* _Material provided_

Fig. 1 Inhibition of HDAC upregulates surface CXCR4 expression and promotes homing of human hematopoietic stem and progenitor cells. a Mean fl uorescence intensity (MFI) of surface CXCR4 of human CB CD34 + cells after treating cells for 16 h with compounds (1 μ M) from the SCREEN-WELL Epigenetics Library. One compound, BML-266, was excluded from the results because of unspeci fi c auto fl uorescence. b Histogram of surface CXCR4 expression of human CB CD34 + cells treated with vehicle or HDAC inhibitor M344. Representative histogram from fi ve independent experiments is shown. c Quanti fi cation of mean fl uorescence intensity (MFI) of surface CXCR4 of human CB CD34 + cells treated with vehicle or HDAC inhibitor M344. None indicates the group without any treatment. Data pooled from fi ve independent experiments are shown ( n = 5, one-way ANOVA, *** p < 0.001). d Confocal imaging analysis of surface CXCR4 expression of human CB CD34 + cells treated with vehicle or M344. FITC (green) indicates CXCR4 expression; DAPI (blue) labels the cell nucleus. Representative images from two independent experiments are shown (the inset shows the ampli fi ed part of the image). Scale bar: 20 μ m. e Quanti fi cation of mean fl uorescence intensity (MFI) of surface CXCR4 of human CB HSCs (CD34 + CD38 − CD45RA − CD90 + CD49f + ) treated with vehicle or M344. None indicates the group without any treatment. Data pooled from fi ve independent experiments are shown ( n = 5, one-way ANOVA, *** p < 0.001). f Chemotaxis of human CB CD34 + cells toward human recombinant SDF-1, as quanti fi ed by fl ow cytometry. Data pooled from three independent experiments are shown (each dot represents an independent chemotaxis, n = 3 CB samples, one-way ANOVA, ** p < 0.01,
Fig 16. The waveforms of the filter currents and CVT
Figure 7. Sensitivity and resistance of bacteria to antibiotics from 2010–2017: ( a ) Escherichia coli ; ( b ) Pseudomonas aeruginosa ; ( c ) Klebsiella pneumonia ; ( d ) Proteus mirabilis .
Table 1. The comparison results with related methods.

* _Exercise goal_
From the line that contains "Fig 16. The" down to the last line of the listing above, repeat each line exactly, and include nothing else.

* _Answer for the task_
Fig 16. The waveforms of the filter currents and CVT
Figure 7. Sensitivity and resistance of bacteria to antibiotics from 2010–2017: ( a ) Escherichia coli ; ( b ) Pseudomonas aeruginosa ; ( c ) Klebsiella pneumonia ; ( d ) Proteus mirabilis .
Table 1. The comparison results with related methods.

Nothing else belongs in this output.